Work instruction 1
Repeat the passage on Lenten fasting verbatim, from "Many others extend" up to and including "of my routine.".

Text for analysis
**********

Closer to our heritage, we’re now a couple weeks into the Lenten season that comes before Easter.  And some form of fasting has been part of observing Lent for a long time.  This can be seen as a re-enactment, a communal pageant, of the fasting that Jesus is said to have taken for forty days shortly before his death.

You might know that a Lenten fast has been done in different ways through history.  In Roman Catholicism, this has included giving up meat on Fridays, which is why fish might be a bit more popular around this time of year.

Many others extend the practice to giving something up… it is sometimes fashionable for chocolate to be one of those things, but many of us might choose something else to give up, or at least reduce, like a habit we’ve identified as being an issue in our lives.

I myself have previously given up social media for Lent, on more than one occasion.  As can be the case, a habit might come back in full force after the time of fasting, and that has sometimes been true for me with me with my social media fast.  But even then, having taken up that practice, at least for some time, has taught me something about myself and my relationships with others.  The practice has, indeed, become a rehearsal, an enactment of a “what if?” that has given me some real-life experience of what my life would look like if that fast became a more regular part of my routine.

**********

Work instruction 2
Show each line of the listing below that contains the string "حرفه".

**********

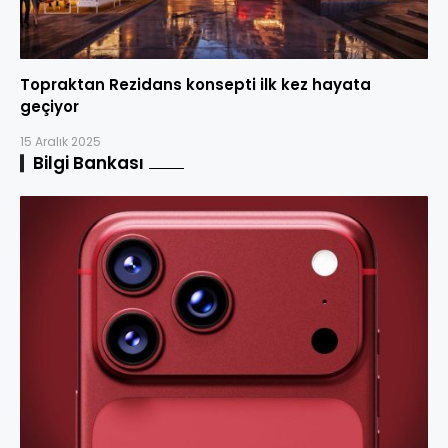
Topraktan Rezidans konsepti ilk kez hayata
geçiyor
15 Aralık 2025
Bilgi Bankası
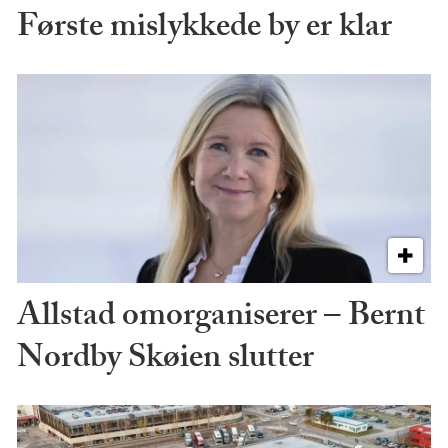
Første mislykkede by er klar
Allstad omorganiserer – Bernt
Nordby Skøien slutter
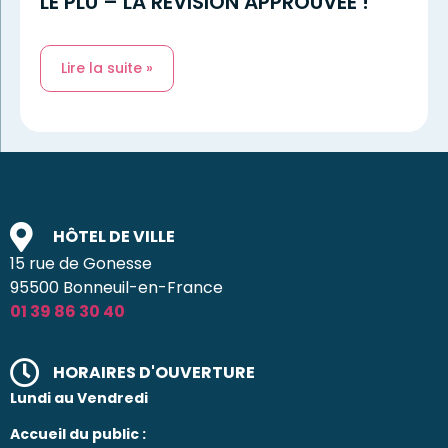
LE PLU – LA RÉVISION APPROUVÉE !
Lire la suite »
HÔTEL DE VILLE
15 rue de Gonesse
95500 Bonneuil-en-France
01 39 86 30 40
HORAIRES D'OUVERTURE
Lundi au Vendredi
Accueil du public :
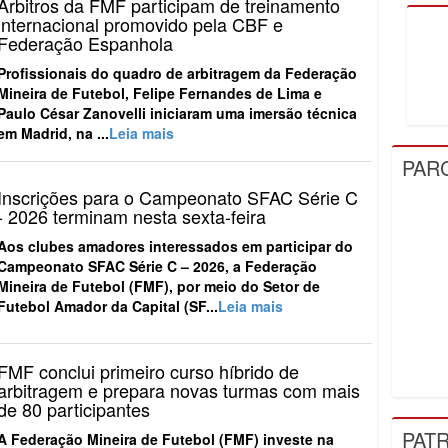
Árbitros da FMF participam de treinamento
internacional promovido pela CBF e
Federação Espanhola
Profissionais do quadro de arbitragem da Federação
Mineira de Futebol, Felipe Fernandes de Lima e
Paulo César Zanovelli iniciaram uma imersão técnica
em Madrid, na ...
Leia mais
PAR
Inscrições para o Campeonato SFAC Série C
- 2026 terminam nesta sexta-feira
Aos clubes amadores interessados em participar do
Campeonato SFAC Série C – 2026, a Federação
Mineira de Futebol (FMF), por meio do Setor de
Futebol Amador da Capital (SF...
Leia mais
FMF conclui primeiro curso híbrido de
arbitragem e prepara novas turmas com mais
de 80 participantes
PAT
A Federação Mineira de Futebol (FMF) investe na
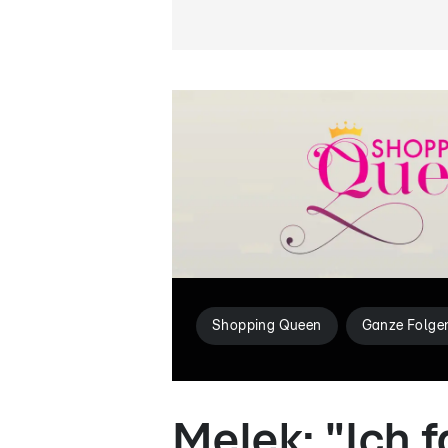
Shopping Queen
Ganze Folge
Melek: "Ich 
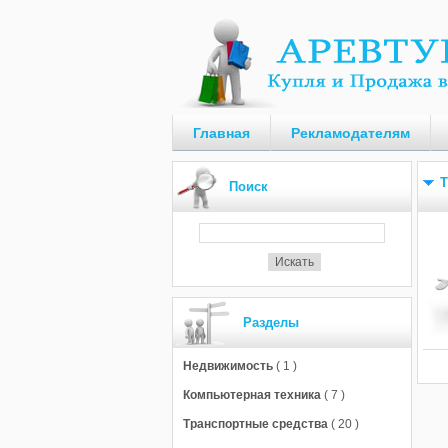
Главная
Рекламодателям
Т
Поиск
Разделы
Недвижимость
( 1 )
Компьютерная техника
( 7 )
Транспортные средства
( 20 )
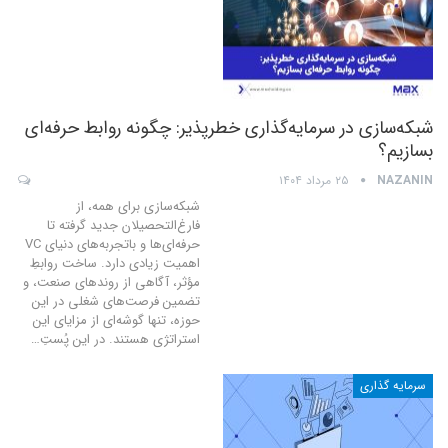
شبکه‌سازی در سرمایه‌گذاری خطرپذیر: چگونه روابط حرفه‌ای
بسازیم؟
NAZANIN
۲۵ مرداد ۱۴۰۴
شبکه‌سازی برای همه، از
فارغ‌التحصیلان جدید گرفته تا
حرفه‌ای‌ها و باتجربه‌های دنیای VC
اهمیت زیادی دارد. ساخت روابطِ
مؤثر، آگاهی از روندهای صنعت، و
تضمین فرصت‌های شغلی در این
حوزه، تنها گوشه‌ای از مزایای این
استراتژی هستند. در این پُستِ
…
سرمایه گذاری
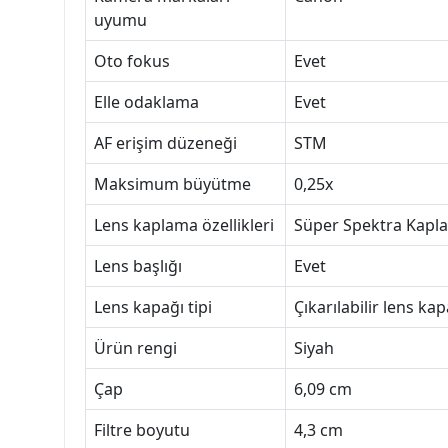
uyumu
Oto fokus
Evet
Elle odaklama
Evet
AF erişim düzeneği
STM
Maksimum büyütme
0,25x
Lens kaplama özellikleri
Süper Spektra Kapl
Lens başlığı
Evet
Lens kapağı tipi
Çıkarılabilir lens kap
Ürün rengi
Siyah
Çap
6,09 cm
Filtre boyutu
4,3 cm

**********

Task result 1
Many others extend the practice to giving something up… it is sometimes fashionable for chocolate to be one of those things, but many of us might choose something else to give up, or at least reduce, like a habit we’ve identified as being an issue in our lives.

I myself have previously given up social media for Lent, on more than one occasion.  As can be the case, a habit might come back in full force after the time of fasting, and that has sometimes been true for me with me with my social media fast.  But even then, having taken up that practice, at least for some time, has taught me something about myself and my relationships with others.  The practice has, indeed, become a rehearsal, an enactment of a “what if?” that has given me some real-life experience of what my life would look like if that fast became a more regular part of my routine.

Task result 2
شبکه‌سازی در سرمایه‌گذاری خطرپذیر: چگونه روابط حرفه‌ای
حرفه‌ای‌ها و باتجربه‌های دنیای VC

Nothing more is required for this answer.